**Your instructions:** Show each line of the records below where the word "BEGIN" occurs.

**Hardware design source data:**

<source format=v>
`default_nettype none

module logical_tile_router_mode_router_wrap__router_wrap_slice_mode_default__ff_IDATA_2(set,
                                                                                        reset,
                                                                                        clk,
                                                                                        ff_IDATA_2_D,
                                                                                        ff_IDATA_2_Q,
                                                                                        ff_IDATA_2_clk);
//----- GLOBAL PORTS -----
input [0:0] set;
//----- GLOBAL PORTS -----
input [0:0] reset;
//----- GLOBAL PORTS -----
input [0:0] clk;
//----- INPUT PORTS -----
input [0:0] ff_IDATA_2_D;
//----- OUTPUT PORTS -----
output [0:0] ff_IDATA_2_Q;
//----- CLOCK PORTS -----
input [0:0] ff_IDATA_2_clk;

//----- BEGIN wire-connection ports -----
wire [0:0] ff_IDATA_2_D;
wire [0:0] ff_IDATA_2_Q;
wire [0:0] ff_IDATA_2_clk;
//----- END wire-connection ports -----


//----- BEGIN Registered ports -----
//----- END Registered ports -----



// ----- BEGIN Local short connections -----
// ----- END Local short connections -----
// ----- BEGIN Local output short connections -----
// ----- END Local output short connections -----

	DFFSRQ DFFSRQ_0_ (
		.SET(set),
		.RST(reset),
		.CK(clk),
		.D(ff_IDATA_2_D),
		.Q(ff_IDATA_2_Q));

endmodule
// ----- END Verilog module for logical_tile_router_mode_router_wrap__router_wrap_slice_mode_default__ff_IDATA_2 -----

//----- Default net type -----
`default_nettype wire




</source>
---
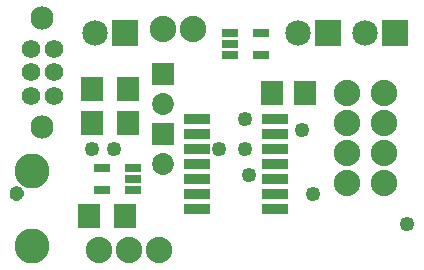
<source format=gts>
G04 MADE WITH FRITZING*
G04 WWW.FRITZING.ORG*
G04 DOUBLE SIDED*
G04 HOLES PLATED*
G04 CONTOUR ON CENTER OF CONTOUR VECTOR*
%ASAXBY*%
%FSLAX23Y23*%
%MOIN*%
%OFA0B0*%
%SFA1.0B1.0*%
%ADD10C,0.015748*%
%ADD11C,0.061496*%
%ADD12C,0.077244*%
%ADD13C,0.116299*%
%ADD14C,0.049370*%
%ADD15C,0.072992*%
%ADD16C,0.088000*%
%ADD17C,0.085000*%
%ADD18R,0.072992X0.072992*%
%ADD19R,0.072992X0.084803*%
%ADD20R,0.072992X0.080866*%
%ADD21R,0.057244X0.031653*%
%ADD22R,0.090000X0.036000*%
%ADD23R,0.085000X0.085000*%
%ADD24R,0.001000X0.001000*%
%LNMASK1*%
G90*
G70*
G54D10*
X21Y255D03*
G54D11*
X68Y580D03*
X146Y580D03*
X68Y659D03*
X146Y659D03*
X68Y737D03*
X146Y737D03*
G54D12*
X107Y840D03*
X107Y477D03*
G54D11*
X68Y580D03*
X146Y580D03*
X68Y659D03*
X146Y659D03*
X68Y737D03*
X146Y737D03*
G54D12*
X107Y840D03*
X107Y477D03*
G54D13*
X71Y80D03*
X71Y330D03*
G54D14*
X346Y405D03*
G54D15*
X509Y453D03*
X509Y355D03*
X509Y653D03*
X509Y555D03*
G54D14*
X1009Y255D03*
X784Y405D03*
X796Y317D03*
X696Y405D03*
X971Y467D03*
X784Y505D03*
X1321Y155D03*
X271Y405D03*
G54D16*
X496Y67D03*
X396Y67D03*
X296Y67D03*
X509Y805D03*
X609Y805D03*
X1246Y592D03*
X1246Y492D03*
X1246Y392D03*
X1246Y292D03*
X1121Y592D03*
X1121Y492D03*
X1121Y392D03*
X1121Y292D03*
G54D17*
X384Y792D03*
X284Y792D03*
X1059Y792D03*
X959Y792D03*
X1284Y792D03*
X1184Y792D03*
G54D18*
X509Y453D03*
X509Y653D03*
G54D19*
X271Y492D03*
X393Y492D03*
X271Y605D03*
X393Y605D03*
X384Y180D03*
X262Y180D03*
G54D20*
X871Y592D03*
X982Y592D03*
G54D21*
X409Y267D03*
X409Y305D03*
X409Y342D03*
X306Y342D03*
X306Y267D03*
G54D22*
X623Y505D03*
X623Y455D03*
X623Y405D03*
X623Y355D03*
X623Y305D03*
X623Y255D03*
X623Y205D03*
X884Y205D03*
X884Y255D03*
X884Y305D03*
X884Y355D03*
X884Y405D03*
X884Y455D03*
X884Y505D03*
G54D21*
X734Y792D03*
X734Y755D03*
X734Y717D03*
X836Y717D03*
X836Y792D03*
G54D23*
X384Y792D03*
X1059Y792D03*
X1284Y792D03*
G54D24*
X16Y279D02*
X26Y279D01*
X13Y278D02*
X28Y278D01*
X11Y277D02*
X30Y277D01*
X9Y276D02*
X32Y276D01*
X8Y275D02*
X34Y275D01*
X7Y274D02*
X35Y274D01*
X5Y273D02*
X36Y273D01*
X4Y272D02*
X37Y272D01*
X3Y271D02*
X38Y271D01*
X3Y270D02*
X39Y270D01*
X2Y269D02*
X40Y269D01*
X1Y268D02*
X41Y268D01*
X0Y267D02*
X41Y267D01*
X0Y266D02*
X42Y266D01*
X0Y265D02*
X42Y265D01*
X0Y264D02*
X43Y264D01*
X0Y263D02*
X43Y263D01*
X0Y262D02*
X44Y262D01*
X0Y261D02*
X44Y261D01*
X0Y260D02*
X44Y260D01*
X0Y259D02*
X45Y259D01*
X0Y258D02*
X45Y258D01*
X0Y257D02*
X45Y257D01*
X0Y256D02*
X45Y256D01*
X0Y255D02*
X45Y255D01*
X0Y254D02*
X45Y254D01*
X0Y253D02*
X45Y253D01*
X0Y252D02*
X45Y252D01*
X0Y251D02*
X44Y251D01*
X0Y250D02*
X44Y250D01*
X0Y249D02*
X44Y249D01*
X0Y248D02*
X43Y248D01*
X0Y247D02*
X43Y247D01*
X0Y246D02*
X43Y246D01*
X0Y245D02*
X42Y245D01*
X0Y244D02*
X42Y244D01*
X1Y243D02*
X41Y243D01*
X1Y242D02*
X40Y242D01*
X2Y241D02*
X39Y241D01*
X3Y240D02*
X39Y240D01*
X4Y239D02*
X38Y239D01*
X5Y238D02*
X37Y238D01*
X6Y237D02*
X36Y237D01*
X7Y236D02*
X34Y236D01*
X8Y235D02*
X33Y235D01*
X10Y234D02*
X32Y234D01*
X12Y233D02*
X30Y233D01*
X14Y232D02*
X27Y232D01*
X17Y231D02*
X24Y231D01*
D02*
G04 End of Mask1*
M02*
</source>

**Expected answer:**
//----- BEGIN wire-connection ports -----
//----- BEGIN Registered ports -----
// ----- BEGIN Local short connections -----
// ----- BEGIN Local output short connections -----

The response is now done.